Unless I'm reading wrong and you were told that the Christmas do was only lunch and now it's turned into an evening thing?

MyKingdomForBrie · 21/12/2018 20:30

Send him a text now reiterating where the keys are and that he is under no circumstances to wake you. He'd only resent it if he came home to look after you and missed the fun. If you had insisted he come home and he'd refused you could be shitty but it sounds like it was an assumption he was coming home rather than a conversation?

user1493413286 · 21/12/2018 20:31

I do get where you’re coming from; my DH is lovely but forgets himself when drinking at times and would probably do similar. I’d be upset at not being put first

ineedtolovemyself · 21/12/2018 20:34

I think if he comes home at a reasonable time and doesn't disturb you in anyway and is fit to be there for anything you need tomorrow then I don't see a problem
My DP went on a work night out 3 days after I had an op under ga (I was still struggling to bend, get up etc) and didn't come home till 4am and was still drunk the next morning!
People just don't think sometimes.

ItIsChristmasTime · 21/12/2018 20:38

I can see both sides. I would want to have someone else there to help me out and look after me if I was still sore and had had an operation, especially under a GA.

Equally you both knew when the Christmas party date was and he made sure you had your mum during the day. I think he should have been the one to tell you he was intending to go out afternwards but if that is what he has always done every year after a Christmas lunch, he might have assumed you would know he’d be away for the entire day and evening.

SierraSmythe · 21/12/2018 20:44

Why doesn't he have his own set of keys?

FrankieChips · 21/12/2018 20:47

What would he be doing otherwise?

Missingstreetlife · 21/12/2018 20:47

Why hasn't he got his own keys?

Mummyshark2018 · 21/12/2018 20:49

I understand where you're coming from but unless you are so in pain/discomfort that you can't look after yourself or dc then I think yabvu. At age 7 can you not send dc to bed and then get into bed with a hot water bottle and a movie? I personally would rather be on my own to chill. Hope you feel better x

Bunnyfuller · 21/12/2018 20:51

It was day surgery. Take the painkillers and take it easy.

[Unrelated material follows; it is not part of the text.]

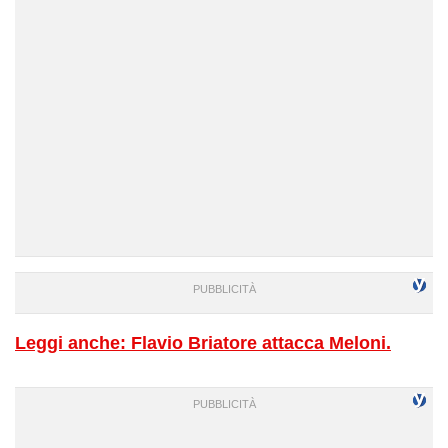
Leggi anche: Flavio Briatore attacca Meloni.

lizbethb37 · 21/12/2018 20:57

He doesn't take house keys in case he loses them when he's out

OP posts:
ChesterGreySideboard · 21/12/2018 20:58

Really. He needs to grow up a bit if he can’t manage some keys.

Gitfeatures · 21/12/2018 21:01

If he can't manage a set of keys I wouldn't place much hope on him managing your safety post GA.

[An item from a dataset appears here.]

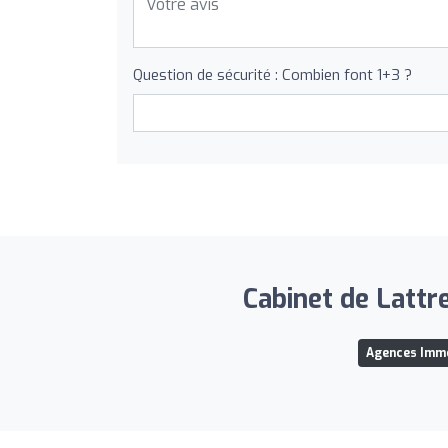
Question de sécurité : Combien font 1+3 ?
Cabinet de Lattr
Agences Immo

MyPoodleisWorthTenofYou · 21/12/2018 21:01

He doesn’t take house jets unless he loses them? Can he manage a phone and wallet?

I mean Jesus. That’s so childish.

FrankieChips · 21/12/2018 21:02

I’ll be getting day surgery soon and I looked forward to being on my own in the house to recover. I can watch all the cheesy films and tv shows I can’t watch while my DP is home.

MyPoodleisWorthTenofYou · 21/12/2018 21:02

House KEYS not jets ffs!

But seriously, that’s it’s stupid. Is that him saying he’ll lose them or you?

MsJudgemental · 21/12/2018 21:02

Why would he lose his house keys? Does he always get completely paralytic if he goes out?